TV producer Norman Lear and Critical Path chairman David Hayden are the pair who paid $8.1 million for an original copy of the Declaration of Independence.

2 min read
Television producer Norman Lear and Critical Path chairman David Hayden have paid a high price for liberty.

This morning, Sotheby's identified Lear and Hayden as the winning bidders in Sothebys.com's auction of an original copy of the Declaration of Independence.

The pair bid $8.1 million for the historic document yesterday.

Lear and Hayden say they will loan the document to the People For the American Way Foundation, a civil liberties organization founded by Lear. The organization plans to display the document in public libraries, schools and town halls.

"It is our hope to take this copy of the Declaration of Independence to cities and towns across the country to share with them the Founders' vision of a free people," Lear said in a statement.

Hayden's company, which is based in San Francisco, provides email outsourcing to businesses.

Lear and Hayden's winning bid, which includes a $740,000 fee to Sotheby's, came more than 45 minutes after the auction was scheduled to close. Unlike online auction leader eBay, Sothebys.com extends bidding in its auctions if it receives any bids within 5 minutes of an auction's close.

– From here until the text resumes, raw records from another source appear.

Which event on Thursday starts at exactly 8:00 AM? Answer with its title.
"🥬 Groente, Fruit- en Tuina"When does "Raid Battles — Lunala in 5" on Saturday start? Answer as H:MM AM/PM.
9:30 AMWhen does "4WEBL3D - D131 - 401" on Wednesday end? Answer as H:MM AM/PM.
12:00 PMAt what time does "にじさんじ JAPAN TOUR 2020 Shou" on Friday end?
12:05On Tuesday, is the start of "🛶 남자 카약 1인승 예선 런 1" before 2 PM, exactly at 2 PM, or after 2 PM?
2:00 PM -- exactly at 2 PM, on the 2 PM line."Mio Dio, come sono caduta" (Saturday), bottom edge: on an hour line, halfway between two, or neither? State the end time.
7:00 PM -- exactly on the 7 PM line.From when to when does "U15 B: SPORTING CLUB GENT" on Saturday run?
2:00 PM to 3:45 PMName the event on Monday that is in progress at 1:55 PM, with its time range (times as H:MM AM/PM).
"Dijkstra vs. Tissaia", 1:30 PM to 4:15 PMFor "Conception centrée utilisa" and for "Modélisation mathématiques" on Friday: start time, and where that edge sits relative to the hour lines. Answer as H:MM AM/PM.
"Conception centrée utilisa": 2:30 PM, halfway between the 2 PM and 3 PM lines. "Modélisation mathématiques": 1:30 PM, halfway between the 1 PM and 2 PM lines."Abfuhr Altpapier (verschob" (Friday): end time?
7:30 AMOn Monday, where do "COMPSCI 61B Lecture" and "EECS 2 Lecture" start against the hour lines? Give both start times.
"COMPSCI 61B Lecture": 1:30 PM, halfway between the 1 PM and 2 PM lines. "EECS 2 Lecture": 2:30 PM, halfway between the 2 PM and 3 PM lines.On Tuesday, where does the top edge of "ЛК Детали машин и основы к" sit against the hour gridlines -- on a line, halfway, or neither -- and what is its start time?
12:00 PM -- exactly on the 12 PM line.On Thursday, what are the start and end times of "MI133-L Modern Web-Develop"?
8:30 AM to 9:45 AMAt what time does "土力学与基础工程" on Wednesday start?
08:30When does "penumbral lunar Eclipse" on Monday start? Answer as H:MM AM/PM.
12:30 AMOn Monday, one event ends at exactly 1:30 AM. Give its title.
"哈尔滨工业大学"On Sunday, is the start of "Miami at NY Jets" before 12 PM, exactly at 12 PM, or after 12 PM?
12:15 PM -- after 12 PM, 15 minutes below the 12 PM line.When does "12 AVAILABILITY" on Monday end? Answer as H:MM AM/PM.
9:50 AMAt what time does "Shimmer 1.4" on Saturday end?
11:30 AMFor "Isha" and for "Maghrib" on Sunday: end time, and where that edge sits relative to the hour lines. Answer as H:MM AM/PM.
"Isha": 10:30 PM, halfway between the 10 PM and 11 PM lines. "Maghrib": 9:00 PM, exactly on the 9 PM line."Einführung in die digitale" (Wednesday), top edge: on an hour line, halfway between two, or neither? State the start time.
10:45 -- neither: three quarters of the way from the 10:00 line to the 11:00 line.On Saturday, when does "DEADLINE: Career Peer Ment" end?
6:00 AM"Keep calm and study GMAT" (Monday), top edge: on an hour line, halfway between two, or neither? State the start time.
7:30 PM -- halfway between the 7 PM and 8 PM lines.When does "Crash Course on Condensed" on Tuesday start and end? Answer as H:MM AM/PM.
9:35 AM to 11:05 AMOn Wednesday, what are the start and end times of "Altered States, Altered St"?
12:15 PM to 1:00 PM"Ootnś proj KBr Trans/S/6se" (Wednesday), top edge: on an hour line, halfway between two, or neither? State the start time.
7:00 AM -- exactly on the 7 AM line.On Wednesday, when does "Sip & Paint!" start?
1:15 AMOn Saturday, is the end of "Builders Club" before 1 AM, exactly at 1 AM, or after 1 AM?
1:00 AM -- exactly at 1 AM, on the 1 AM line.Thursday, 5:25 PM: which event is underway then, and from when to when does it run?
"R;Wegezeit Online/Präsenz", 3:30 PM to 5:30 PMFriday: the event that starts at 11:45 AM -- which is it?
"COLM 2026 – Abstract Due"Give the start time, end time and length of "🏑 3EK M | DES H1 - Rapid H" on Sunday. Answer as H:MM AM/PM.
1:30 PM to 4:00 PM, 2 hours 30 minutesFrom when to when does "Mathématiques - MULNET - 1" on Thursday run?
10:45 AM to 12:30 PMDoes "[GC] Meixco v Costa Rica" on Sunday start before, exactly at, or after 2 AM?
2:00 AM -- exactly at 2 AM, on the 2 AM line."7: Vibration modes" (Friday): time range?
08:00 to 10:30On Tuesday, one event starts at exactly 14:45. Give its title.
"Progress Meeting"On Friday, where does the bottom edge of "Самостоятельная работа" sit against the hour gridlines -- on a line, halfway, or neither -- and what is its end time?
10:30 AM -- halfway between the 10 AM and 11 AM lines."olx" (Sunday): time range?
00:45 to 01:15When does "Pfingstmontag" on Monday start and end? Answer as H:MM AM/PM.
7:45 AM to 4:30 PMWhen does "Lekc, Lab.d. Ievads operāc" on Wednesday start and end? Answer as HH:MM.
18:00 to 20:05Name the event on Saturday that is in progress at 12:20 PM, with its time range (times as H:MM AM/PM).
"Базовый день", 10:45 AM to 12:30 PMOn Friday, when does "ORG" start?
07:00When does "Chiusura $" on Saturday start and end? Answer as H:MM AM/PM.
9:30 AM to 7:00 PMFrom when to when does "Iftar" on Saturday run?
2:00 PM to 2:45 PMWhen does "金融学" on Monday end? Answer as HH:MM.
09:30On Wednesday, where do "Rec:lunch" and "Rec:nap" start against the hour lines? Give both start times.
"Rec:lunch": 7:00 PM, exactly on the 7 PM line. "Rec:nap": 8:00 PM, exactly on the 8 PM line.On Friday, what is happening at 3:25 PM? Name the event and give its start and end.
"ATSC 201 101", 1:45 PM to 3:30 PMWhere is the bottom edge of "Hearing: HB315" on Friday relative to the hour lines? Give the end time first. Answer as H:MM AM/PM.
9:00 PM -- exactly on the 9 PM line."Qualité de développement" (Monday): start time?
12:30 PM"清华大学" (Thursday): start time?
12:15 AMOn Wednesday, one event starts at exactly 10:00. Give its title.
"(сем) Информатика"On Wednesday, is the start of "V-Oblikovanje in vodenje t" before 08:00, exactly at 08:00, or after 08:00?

The bidding started off slowly, with only two bids placed until 90 minutes before the end of the auction. In the last hour and a half, Hayden and Lear exchanged 27 bids with another seller known only as paddle No. 29644.

The document is one of 25 known copies from the first printing of the Declaration, according to Sotheby's. The auction house called it one of the best-preserved copies.

"It is easy to call this document the most important printed piece of paper in the world," said David Redden, Sotheby's vice chairman and head of the company's books and manuscripts division.

The multimillion-dollar bid on the auction is one of the highest bids placed online and comes as consumers are lodging increasing complaints about fraudulent online auctions.

Jupiter Communications analyst Mike May said the large bid has less to do with the comfort consumers have in online auctions and more with the security they feel in dealing with a known brand name like Sotheby's.

"Because it's being sold at Sotheby's, bidders know that it is authentic," May said. "If it was being auctioned off at a site called HistoricalDocuments.com, the bids wouldn't go nearly as high."

Despite Sotheby's apparent success in auctioning the Declaration online, it and other traditional auction houses have struggled to adjust to the demands of online bidders.

Sotheby's rival Christie's canceled its online auction plans last fall, and Sotheby's, eBay-owned Butterfields and Sothebys.Amazon have disappointed bidders by failing to respond to inquiries, shipping packages late, and shipping items that don't correspond with auction descriptions.

Representatives of the traditional auction houses have said that they have worked to correct the problems.